New import contracts are set to contribute further to rising demand. Kpler analyst Nelson Xiong projects that Chinese LNG consumption could rise by 6 to 7 million tons, while India could see growth of about 5 million tons. A significant portion of this contracted supply is anticipated for domestic use within these countries.
China’s import volumes in 2025 declined due to subdued industrial activity, the impact of U.S. tariffs, and strengthened domestic and pipeline gas supplies. Although imports are expected to increase by 12% to around 76.5 million tons in 2026, this may remain below 2024 levels as China emphasizes boosting its domestic production capabilities. Rystad Energy’s Ole Dramdal suggests that while China’s contracted LNG capacity will exceed 80 million tons annually, a considerable surplus volume is likely to be returned to the market, potentially benefiting countries such as Turkey, Malaysia, and Taiwan, whose imports collectively are anticipated to increase by 6.2 million tons in 2026.

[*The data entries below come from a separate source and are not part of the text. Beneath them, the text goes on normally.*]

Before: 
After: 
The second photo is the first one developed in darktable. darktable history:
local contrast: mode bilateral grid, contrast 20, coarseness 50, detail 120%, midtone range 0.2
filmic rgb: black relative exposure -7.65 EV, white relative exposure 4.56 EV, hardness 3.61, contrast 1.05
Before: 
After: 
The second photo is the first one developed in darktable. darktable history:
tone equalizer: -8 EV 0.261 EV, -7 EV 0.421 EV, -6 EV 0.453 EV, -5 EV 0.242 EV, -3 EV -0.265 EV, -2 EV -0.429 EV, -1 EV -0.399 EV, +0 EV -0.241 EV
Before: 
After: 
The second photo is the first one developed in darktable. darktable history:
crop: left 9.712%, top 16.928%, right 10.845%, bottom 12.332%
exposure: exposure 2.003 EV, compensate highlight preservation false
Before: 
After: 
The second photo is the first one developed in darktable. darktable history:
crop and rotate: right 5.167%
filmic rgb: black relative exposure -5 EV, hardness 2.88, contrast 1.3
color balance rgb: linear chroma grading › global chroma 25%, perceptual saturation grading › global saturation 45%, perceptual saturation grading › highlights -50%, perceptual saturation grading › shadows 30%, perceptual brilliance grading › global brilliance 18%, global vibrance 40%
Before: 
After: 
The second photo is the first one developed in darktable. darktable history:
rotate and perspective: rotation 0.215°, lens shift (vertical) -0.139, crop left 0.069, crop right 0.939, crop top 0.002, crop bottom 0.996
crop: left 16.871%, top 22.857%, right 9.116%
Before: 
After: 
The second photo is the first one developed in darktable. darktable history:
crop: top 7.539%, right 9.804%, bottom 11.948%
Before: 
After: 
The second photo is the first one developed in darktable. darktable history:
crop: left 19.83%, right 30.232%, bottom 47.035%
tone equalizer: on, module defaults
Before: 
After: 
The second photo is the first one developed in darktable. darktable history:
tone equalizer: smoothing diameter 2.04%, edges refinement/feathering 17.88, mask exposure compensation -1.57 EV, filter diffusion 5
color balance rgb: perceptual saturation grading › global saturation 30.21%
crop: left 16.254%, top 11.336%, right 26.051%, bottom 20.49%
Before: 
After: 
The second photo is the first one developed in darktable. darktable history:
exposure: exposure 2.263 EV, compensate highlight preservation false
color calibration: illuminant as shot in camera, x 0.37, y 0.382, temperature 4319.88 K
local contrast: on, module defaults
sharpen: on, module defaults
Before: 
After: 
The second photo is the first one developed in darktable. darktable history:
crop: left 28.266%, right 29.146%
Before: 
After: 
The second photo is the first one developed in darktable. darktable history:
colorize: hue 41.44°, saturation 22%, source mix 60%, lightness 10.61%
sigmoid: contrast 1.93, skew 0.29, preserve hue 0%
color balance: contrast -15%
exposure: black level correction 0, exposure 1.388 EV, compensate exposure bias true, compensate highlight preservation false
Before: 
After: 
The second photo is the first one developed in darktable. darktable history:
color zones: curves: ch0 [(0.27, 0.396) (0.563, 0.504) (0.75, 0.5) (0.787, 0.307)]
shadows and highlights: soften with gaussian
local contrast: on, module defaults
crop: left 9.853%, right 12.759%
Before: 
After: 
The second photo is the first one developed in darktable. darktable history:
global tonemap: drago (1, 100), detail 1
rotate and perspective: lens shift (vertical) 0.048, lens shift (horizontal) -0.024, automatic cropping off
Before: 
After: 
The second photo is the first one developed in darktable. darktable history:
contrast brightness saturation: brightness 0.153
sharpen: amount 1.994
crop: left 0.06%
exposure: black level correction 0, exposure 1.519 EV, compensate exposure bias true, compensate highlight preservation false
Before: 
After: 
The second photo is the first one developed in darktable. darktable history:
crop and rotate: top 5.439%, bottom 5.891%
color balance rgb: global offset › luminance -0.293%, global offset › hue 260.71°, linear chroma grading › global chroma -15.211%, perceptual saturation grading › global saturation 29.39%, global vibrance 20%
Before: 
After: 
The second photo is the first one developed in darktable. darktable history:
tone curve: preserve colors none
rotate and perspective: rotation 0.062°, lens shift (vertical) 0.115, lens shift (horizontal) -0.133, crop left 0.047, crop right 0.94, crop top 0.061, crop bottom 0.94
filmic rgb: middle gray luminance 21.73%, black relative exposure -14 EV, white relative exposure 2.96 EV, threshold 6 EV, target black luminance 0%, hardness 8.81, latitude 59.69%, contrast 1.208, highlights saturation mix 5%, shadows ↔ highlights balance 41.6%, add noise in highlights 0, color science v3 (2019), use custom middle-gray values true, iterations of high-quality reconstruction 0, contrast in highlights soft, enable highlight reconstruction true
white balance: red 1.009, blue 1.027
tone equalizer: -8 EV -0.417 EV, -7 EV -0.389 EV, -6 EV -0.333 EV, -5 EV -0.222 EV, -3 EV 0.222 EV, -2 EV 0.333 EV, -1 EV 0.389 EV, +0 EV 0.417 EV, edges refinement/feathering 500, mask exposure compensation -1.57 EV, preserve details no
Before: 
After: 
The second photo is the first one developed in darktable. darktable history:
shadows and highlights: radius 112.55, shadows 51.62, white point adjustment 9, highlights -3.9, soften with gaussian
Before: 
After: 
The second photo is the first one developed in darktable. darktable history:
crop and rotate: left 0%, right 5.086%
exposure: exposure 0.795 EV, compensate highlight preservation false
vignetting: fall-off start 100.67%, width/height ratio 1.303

Europe, having emerged as a significant consumer of LNG following reductions in Russian gas supplies after Russia’s large-scale military actions in Ukraine, is expected to further increase its LNG intake. Projections from Kpler anticipate European imports to grow by 22 million tons in 2026, with Rystad estimating a 20 million-ton rise, and Energy Aspects and ICIS expecting increases near 13 million tons.
The boost in European LNG demand stems from various factors, including the need to replenish inventories following a low winter stockpile, heightened gas consumption domestically due to moderated average TTF prices, increased demand from Turkey, and Europe’s pivotal function as a balancing market for the rising volumes of LNG emerging from the Atlantic basin.
As Europe continues to phase out Russian piped gas and LNG during 2026, LNG shipments previously destined for projects such as the Yamal LNG facility in Russia are poised to be redirected, likely to markets including Turkey and Egypt. Meanwhile, Europe intends to compensate for the lost Russian volumes primarily through augmented imports from the Atlantic basin supply sources.